MUSÉE DE SIMORRE
SIMORRE | 12
Maîtrise d'ouvrage : Commune de Simorre
Maîtrise d'œuvre : Atelier LORIO (mandataire), F&H Ingénierie ,
LSI Ingénierie
Marché : Public
Type : Culture
Surface : 200 m²
Coût travaux : 450 000 € HT (Hors scénographie et VRD)
Etat : Etude
Missions : BASE
L’enjeu initial était simple : comment faire cohabiter, dans un même lieu, une charrue et un archéobélodon du Miocène ?
Le projet s’est construit à partir de cette opposition apparente. Les deux collections reposent en réalité sur une même lecture attentive du vivant et de l’environnement. Les paysans gascons développaient une connaissance fine de leur sol, des ressources locales et du rythme des saisons. Les paléontologues, eux, interprètent des traces, reconstituent un animal à partir d’une dent fossilisée et redonnent forme à un monde disparu.
Au-delà de leurs différences, ces deux récits partagent un même ancrage : Simorre. Le village est à la fois le témoin de pratiques agricoles spécifiques et un territoire de découvertes paléontologiques. Les fossiles retrouvés dans les champs ont nourri des récits, des légendes et jusqu’à certains lieux-dits. Cultiver une terre ou interpréter un fossile procèdent finalement d’un même geste : observer, comprendre et transmettre un territoire.

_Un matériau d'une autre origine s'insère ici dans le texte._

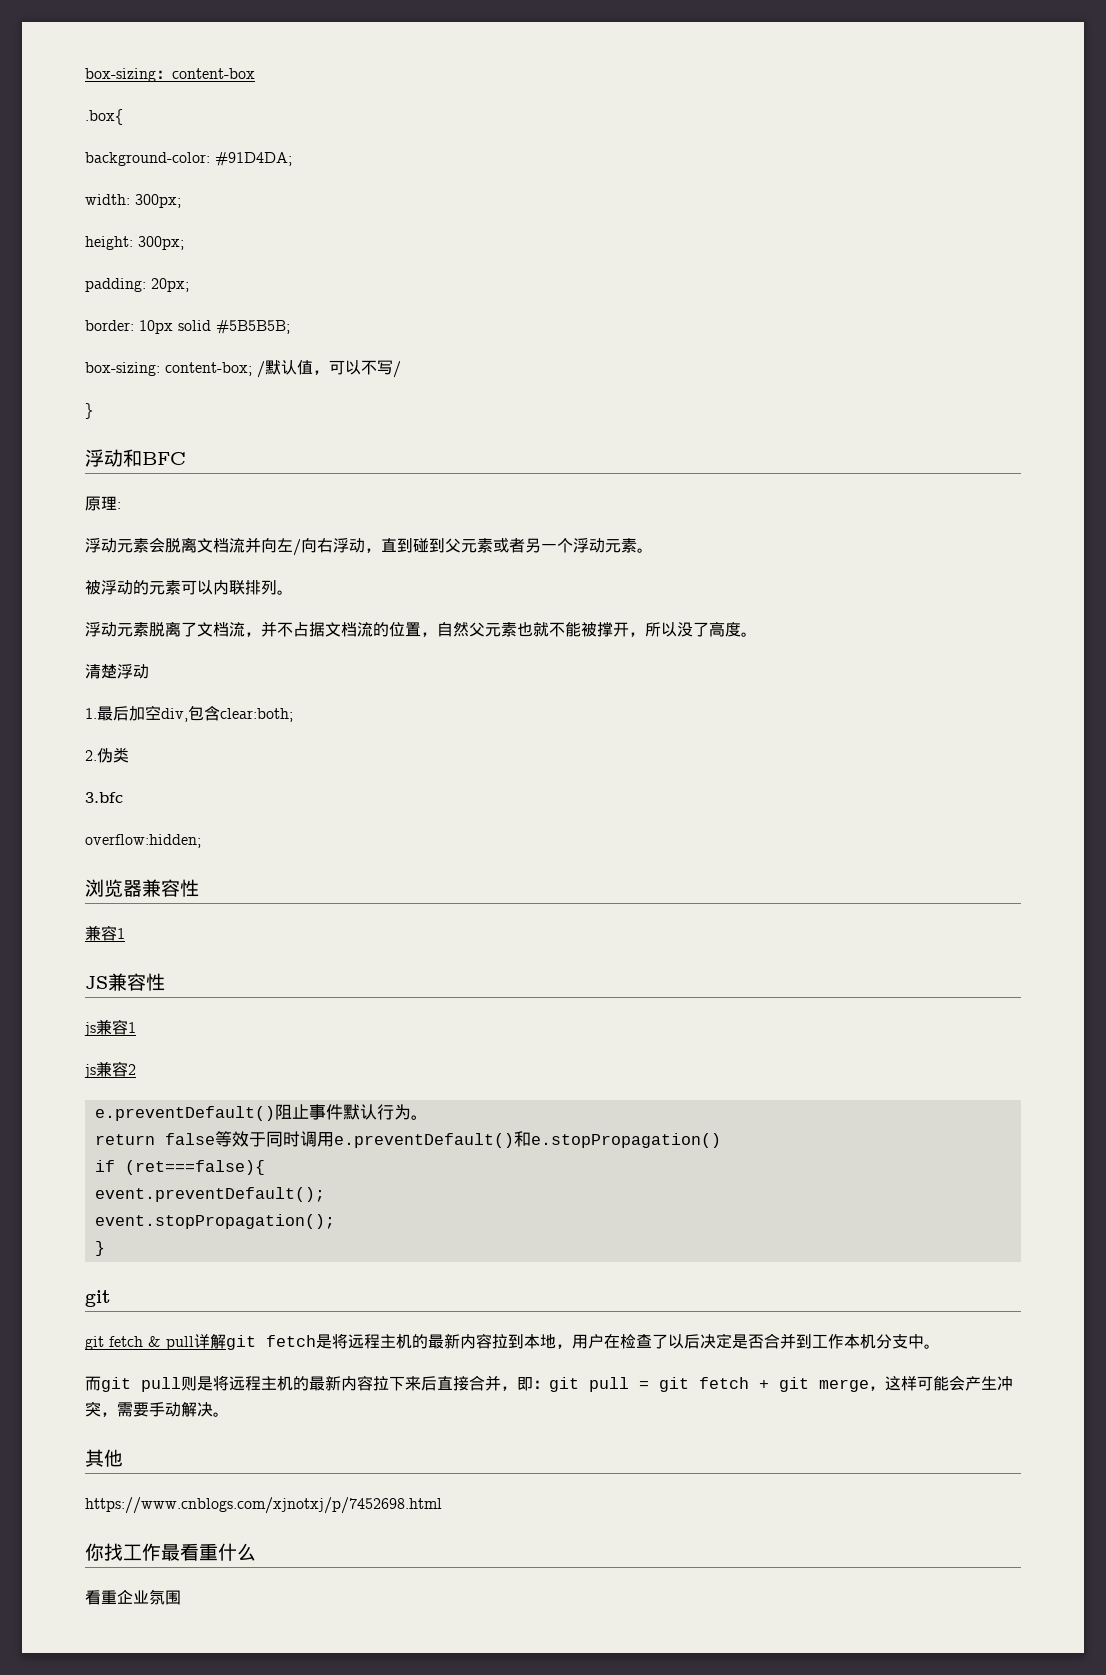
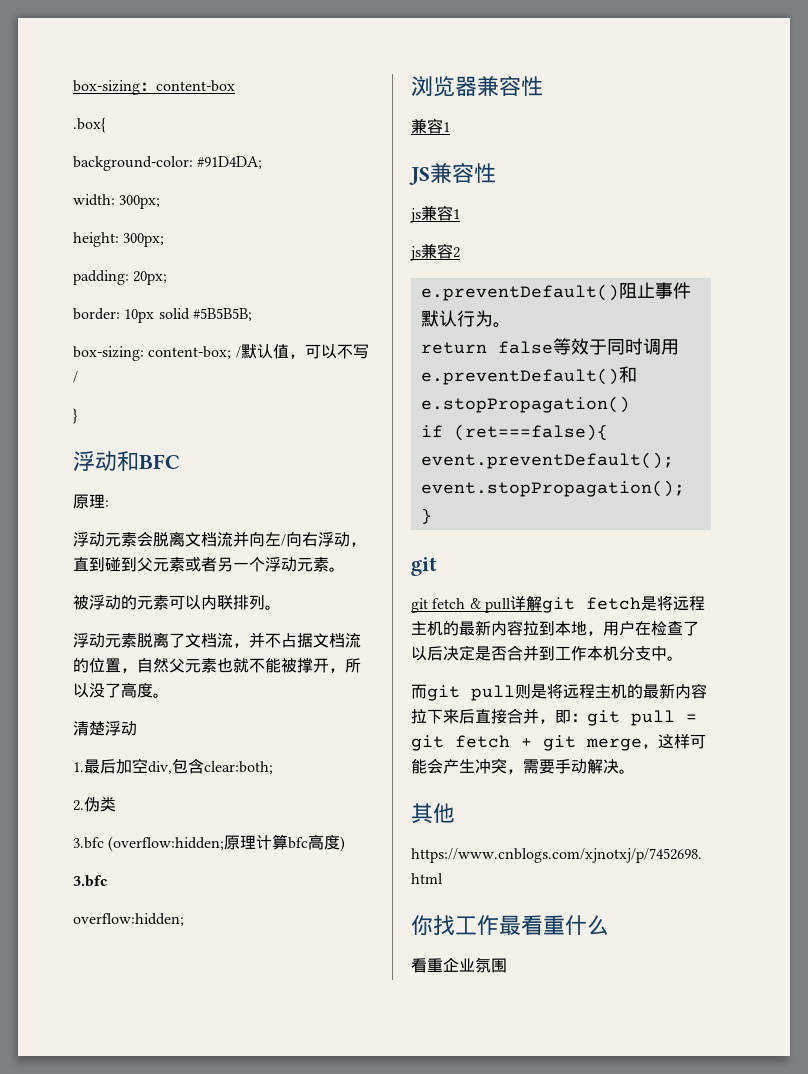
(129, 755) none -> [73,834,346,852] // 3.bfc (overflow:hidden;原理计算bfc高度)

Ces savoirs, issus de temporalités très différentes, éclairent une même question contemporaine : comment habiter un territoire en conscience, en comprenant ce qui le fonde, ce qui le traverse et ce qu’il nous transmet ?
La muséographie s’appuie sur cette proximité. Un outil agricole, une dent fossile ou une anecdote locale deviennent les points d’entrée vers des récits plus vastes. L’histoire publique permet ainsi de partir de la petite histoire pour éclairer la grande, tout en donnant une place centrale aux objets et aux mémoires transmis par les habitants.
L’architecture accompagne simplement ce principe de « distinguer pour relier ». Les deux parcours prennent naissance dans un espace central commun avant de se déployer séparément puis de se rejoindre par une coursive extérieure. Le bâtiment prolonge ainsi le récit dans le paysage, en maintenant un lien constant entre collections, territoire et environnement.